October 27, 2025/Cordros Report
Access Holdings Plc (ACCESSCORP) released its audited H1-25 financials after close of business on Friday (October 24), reporting a 51.1% y/y decline in earnings per share (EPS) to NGN3.72 (H1-24: NGN7.61 billion). This came on the back of lower non-core income (-44.8% y/y), which undermined the group’s strong asset yield of 15.4% in the review period.
Gross earnings grew by 12.5% y/y to NGN2.42 trillion, supported by a 38.9% y/y increase in interest income to NGN2.04 trillion, driven mainly by higher returns on investment securities (+46.1% y/y to NGN956.56 billion) and loans to customers (+36.3% y/y to NGN946.42 billion). However, income from loans to banks declined by 11.5% y/y, reflecting lower interbank placements.
As expected, funding costs also remained elevated, with interest expense up 10.5% y/y to NGN1.06 trillion. We attribute this to the higher customer deposit costs (+21.2% y/y), which undermined the lower funding costs from financial institutions (-2.9% y/y). Overall, net interest income surged by 91.8% y/y to NGN984.63 billion, benefiting from strong asset yields. However, we saw credit impairment charges almost double (+87.4% y/y to NGN230.07 billion) as the group bolstered provisioning in line with the CBN’s directives. Accordingly, net interest income ex-LLE increased by 93.2% y/y to NGN754.56 billion.
Non-interest income fell sharply by 44.8% y/y to NGN374.22 billion, largely due to the lower fair value gains on equity investments (-96.2% y/y). On a positive note, net fees and commissions grew by 16.1% y/y to NGN237.66 billion, causing operating income to inch up by 5.7% y/y NGN1.13 trillion.

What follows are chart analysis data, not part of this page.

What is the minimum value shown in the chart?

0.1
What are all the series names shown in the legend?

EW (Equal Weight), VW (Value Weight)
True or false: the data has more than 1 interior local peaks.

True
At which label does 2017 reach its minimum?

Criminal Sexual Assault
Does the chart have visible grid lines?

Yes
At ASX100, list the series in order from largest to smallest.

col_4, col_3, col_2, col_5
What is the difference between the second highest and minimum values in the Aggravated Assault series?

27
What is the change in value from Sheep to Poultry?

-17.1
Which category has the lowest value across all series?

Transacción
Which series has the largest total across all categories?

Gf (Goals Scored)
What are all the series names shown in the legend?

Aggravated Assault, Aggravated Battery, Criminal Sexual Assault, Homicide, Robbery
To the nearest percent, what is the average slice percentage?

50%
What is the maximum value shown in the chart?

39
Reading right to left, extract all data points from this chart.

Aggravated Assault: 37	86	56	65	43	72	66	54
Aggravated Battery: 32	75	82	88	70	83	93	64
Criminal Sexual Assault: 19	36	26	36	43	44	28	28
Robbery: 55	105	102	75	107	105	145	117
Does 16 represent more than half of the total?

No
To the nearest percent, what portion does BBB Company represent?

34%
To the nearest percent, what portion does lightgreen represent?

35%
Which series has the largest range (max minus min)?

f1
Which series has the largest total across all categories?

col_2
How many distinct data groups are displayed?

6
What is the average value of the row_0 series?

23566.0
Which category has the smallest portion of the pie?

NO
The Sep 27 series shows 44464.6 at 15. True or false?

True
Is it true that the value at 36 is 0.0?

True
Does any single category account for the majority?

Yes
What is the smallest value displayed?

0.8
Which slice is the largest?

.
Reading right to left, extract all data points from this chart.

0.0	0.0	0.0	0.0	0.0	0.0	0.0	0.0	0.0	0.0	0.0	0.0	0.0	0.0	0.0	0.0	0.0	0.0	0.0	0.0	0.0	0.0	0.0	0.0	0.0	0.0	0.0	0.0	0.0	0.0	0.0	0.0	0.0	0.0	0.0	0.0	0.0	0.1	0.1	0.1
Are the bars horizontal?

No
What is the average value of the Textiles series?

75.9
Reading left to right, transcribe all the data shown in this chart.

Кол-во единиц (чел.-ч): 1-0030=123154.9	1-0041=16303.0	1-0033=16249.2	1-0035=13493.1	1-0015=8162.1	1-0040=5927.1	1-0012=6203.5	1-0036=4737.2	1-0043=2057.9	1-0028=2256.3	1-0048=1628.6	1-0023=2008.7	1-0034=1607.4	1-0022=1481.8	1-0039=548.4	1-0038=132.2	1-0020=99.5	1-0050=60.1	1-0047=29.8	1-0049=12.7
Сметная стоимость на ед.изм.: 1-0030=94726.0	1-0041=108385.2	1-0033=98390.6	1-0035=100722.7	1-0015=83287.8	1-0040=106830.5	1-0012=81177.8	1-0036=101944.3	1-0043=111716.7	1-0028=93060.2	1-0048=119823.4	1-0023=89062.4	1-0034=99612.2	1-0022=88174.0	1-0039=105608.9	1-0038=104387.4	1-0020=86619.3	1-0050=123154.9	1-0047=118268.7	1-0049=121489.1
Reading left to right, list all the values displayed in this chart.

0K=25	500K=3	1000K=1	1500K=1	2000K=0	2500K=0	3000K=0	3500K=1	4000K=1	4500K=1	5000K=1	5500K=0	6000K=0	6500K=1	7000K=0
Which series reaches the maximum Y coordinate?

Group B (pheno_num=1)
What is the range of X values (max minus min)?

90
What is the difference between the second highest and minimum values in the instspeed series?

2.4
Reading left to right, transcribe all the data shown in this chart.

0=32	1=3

Operating expenses increased by 12.4% y/y to NGN808.21 billion, buoyed by higher personnel costs (+44.3% y/y), AMCON levy (+37.5% y/y), and NDIC premiums (+47.5% y/y). The combination of the preceding undermined the decline in IT costs (-37.6% y/y) recorded during the period.
Overall, profit before tax (PBT) declined by 8.1% y/y to NGN320.57 billion, while income tax expense rose 54.7% y/y to NGN104.57 billion, amplifying the 23.2% y/y decline in PAT to NGN216.01 billion.
Comment: While Access Holdings Plc maintained strong core income momentum, earnings performance in H1-25 was weighed down by weaker trading and FX revaluation gains as well as elevated operating costs. Notably, the group’s balance sheet remains resilient, with an H1-25 NPL ratio of 2.7% (H1-24: 2.8%). Going into H2-25, we expect net core earnings to remain sturdy on the back of tapering funding costs and steady asset yields, although sustained pressure from credit charges and regulatory costs may continue to temper profitability. Our estimates are under review.